ACTIONS TO TAKE>
1. Write out the stretch of the Vaadin Spring text from "content = new" through "with Spring View.", word for word.
2. According to the Vaadin Spring text, which annotation is needed to enable Navigation for Spring Views?

-- PASSAGE PROVIDED follows --

One of the issues I realized was that I was using the wrong version for Vaadin Spring. I was using Vaadin Spring 2.0 but it doesn't work with Vaadin 7. So I switched it to 1.2.

    <dependency>
        <groupId>com.vaadin</groupId>
        <artifactId>vaadin-spring</artifactId>
        <version>1.2.0</version>
    </dependency>

And I moved the Spring Vaadin Servlet configuration to my web.xml

<servlet>
    <servlet-name>UIServlet</servlet-name>
    <servlet-class>com.vaadin.spring.server.SpringVaadinServlet</servlet-class>
</servlet>

<servlet-mapping>
    <servlet-name>UIServlet</servlet-name>
    <url-pattern>/UI/*</url-pattern>
</servlet-mapping>

<servlet-mapping>
    <servlet-name>UIServlet</servlet-name>
    <url-pattern>/VAADIN/*</url-pattern>
</servlet-mapping>

I also had to add some Vaadin Spring annotations to the configuration class and UI class.

@Configuration
@EnableVaadin
@EnableVaadinNavigation
public class VaadinConfiguration {

}

@EnableVaadinNavigation is needed to enable Navigation for Spring Views.

@SpringUI
@Theme("dashboard")
public class UI extends UI {

@Autowired
private SpringViewProvider viewProvider;

private final HorizontalLayout root = new HorizontalLayout();
private ComponentContainer content;
private Navigator navigator;

@Override
protected void init(VaadinRequest request) {

    setLocale(Locale.US);

    Responsive.makeResponsive(this);
    addStyleName(ValoTheme.UI_WITH_MENU);

    root.setSizeFull();
    root.addStyleName("mainview");
    setContent(root);

    root.addComponent(new DashboardMenu());

    content = new CssLayout();
    content.addStyleName("view-content");
    content.setSizeFull();
    root.addComponent(content);
    root.setExpandRatio(content, 1.0f);

    navigator = new Navigator(this, content);
    navigator.addProvider(viewProvider);
    navigator.navigateTo(DashboardView.NAME);
}
}

I autowired SpringViewProvider in the UI which is also needed to recognize your classes that are annotated with Spring View.

-- PASSAGE PROVIDED concluded --
-- SUPPLIED RECORDS follows --

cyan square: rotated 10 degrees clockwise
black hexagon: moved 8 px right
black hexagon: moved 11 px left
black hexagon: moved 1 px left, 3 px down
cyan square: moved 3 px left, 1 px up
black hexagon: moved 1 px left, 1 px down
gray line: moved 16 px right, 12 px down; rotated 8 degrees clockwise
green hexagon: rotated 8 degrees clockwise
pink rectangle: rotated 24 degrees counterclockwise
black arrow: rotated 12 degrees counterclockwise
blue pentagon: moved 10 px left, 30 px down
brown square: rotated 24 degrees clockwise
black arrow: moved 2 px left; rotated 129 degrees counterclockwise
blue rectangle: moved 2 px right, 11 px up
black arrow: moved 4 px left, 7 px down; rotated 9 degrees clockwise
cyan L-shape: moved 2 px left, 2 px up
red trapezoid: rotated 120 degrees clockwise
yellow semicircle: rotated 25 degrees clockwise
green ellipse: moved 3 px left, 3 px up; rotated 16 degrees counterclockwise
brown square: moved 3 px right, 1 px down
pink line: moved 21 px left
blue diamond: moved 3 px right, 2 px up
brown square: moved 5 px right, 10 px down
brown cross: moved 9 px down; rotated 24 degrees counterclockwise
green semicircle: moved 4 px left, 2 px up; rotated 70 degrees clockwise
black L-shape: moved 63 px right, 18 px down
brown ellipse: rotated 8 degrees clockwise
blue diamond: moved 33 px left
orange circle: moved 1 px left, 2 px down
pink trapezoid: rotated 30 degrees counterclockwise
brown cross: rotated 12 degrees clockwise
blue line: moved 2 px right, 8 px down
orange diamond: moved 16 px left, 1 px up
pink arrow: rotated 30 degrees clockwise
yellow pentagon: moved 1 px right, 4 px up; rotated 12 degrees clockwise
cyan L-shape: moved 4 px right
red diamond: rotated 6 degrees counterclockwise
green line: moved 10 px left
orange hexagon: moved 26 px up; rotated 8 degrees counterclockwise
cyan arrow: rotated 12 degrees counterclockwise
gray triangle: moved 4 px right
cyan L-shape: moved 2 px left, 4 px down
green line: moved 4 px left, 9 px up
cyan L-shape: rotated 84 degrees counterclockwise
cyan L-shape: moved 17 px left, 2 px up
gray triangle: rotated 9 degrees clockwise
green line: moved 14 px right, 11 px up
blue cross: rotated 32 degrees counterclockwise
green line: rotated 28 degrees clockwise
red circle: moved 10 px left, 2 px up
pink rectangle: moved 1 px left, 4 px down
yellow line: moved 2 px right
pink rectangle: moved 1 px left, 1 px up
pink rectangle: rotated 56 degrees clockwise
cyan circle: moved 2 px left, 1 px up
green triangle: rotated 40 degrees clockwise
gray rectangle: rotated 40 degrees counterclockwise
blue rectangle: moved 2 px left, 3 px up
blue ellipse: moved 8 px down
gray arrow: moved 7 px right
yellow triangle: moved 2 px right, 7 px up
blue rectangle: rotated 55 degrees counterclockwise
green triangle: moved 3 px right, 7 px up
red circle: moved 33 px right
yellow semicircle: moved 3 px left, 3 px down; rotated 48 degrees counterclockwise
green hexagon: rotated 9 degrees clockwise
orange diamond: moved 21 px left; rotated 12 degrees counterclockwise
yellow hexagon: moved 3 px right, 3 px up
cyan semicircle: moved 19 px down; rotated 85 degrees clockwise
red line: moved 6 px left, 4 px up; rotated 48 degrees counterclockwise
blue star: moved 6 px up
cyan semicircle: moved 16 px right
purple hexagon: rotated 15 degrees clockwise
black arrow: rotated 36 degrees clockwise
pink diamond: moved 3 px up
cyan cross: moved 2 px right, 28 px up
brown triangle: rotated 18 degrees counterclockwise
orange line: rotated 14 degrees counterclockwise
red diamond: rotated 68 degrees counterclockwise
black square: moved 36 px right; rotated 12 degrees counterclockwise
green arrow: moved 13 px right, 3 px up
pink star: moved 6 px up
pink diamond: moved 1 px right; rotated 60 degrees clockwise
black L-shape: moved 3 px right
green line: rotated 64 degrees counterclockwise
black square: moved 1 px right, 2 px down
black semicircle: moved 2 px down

-- SUPPLIED RECORDS concluded --

REPLIES>
1.
content = new CssLayout();
    content.addStyleName("view-content");
    content.setSizeFull();
    root.addComponent(content);
    root.setExpandRatio(content, 1.0f);

    navigator = new Navigator(this, content);
    navigator.addProvider(viewProvider);
    navigator.navigateTo(DashboardView.NAME);
}
}

I autowired SpringViewProvider in the UI which is also needed to recognize your classes that are annotated with Spring View.

2. @EnableVaadinNavigation